A ingestão adequada de ferro em crianças é particularmente crucial, pois a escassez prolongada pode afetar o desenvolvimento físico e cognitivo normal. O nível de ferro abaixo do ideal pode fazer com que as crianças percam todo o seu potencial em relação à atenção diária e à capacidade de aprendizado, quer morem em um país desenvolvido ou subdesenvolvido.

Como o status do ferro é avaliado?

Os profissionais médicos geralmente avaliam o estado do ferro usando um exame de sangue conhecido como ferritina sérica. Para um bem-estar ideal, o nível geralmente é considerado ideal de 60 ng/ml ou mais para a suficiência de ferro.

Como obter mais ferro

As melhores fontes dietéticas de ferro são a carne vermelha, especialmente o fígado. Boas fontes de ferro não cárneas incluem peixe, feijão, melaço, frutas secas, pães integrais e enriquecidos e vegetais de folhas verdes. No entanto, o ferro é melhor absorvido pela carne porque está ligado à hemoglobina. A absorção de ferro não heme é significativamente menor em comparação com o ferro heme (uma taxa de absorção de aproximadamente 5% para o não-heme versus 30% para o ferro heme). A RDA para ferro é de 18 mg para mulheres e 10 mg para homens.

Os suplementos de ferro mais populares são sulfato ferroso e fumarato ferroso. No entanto, formas altamente consideradas incluem bisglicinato ferroso e pirofosfato férrico. Ambos são geralmente bem tolerados pelo sistema gastrointestinal e oferecem maior biodisponibilidade relativa, especialmente se tomados com o estômago vazio.

Muitos especialistas em bem-estar recomendam tomar um suplemento diário com 30 mg de ferro para ajudar a manter um estado positivo de ferro para indivíduos que seguem uma dieta vegetariana ou vegana.
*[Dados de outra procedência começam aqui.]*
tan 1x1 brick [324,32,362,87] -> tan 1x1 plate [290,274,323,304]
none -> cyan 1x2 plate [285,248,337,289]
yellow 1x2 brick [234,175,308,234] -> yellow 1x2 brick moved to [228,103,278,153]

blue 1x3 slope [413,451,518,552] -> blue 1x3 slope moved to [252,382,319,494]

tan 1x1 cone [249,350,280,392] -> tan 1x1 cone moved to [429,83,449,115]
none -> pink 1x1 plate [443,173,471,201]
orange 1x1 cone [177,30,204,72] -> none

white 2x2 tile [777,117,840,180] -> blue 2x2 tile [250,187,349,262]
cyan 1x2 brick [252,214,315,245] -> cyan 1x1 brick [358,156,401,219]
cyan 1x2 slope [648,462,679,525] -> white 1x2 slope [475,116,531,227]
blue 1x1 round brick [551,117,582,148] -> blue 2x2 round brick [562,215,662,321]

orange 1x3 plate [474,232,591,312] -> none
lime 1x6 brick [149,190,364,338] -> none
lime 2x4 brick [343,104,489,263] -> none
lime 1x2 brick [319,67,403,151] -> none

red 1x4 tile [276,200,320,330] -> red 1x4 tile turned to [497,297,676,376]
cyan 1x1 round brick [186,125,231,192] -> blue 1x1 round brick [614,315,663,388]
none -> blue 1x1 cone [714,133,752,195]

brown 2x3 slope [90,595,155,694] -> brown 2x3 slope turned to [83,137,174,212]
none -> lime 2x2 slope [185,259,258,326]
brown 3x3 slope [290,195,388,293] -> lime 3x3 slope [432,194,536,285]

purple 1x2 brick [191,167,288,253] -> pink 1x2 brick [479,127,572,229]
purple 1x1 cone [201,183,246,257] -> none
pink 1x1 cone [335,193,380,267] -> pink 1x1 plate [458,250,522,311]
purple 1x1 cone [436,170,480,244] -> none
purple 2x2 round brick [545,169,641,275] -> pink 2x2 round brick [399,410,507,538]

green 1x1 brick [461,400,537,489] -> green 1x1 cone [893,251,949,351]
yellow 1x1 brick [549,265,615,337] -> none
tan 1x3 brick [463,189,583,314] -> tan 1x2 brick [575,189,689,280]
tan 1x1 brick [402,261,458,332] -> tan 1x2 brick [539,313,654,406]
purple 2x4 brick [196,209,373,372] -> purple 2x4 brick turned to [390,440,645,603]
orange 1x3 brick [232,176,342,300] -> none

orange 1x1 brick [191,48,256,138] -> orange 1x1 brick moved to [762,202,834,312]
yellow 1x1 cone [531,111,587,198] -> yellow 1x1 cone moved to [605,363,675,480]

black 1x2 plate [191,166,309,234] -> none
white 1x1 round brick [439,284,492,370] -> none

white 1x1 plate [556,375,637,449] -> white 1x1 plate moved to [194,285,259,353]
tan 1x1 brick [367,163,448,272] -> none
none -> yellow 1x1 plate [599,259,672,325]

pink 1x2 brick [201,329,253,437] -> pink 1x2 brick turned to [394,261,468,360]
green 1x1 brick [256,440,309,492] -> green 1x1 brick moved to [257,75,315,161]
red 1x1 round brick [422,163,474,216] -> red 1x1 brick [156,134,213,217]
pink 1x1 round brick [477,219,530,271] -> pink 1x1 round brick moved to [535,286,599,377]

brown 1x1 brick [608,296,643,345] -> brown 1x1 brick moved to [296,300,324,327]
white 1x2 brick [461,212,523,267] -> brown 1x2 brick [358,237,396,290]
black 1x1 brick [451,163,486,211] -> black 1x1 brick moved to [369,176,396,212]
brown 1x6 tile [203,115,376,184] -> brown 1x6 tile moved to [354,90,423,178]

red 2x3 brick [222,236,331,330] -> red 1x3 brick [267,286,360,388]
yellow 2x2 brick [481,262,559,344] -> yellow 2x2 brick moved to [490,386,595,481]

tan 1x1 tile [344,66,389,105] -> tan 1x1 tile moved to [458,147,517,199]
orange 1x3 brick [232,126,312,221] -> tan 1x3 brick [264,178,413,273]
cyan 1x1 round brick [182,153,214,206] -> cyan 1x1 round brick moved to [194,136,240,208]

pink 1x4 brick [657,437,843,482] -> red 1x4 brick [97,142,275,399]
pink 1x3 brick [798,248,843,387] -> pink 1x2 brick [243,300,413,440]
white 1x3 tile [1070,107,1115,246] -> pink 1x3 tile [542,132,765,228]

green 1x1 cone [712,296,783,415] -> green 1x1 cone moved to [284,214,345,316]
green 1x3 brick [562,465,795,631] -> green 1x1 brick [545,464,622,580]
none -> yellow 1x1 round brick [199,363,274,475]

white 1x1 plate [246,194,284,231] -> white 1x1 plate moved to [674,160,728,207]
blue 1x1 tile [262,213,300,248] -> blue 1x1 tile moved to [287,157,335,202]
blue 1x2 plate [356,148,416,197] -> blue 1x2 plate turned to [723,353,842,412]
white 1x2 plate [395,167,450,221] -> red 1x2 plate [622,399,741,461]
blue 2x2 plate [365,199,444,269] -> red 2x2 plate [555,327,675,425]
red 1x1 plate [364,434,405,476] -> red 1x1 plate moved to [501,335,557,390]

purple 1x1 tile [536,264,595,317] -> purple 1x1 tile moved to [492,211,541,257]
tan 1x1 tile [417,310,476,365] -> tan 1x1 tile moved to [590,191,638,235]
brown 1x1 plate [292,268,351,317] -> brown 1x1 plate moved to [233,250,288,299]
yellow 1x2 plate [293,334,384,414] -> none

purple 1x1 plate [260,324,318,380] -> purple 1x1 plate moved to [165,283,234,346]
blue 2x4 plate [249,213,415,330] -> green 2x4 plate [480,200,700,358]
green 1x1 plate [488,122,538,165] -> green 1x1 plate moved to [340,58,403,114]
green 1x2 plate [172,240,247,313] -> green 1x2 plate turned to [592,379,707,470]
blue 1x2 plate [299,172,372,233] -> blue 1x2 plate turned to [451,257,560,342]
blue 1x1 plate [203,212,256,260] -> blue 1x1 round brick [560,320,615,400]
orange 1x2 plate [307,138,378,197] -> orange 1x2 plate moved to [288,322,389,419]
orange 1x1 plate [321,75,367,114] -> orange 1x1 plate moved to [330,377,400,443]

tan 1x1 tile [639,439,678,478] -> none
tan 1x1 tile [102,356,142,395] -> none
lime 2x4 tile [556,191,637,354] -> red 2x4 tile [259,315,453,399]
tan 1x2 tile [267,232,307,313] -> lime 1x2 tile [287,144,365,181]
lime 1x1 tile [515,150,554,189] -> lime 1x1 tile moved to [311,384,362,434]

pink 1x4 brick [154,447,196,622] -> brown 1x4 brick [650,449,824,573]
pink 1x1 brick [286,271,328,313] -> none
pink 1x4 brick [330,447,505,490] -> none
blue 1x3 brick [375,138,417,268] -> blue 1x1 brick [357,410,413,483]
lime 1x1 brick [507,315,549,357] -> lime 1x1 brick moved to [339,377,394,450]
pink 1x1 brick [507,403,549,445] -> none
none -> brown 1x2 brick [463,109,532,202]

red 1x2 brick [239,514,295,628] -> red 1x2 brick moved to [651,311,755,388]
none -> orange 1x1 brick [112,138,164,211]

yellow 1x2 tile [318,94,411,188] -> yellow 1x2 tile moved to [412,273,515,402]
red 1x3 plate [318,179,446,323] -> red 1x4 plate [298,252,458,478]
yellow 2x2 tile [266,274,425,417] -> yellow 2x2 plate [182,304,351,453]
Para aqueles que procuram manter seus níveis de ferro, uma ingestão comum de suporte é de 30 mg de ferro duas vezes ao dia entre as refeições. Se essa recomendação resultar em desconforto abdominal ocasional, a ingestão pode ser dividida e tomada com as refeições, três a quatro vezes ao dia.

Conclusão

Uma dieta que promova a saúde é fundamental para estabelecer uma base nutricional sólida a ser construída com um programa estratégico de suplementos. Nenhuma quantidade de suplementos dietéticos pode substituir essa base. No entanto, podemos usar suplementos para fornecer “seguro” nutricional para atender às necessidades dietéticas para uma saúde ideal.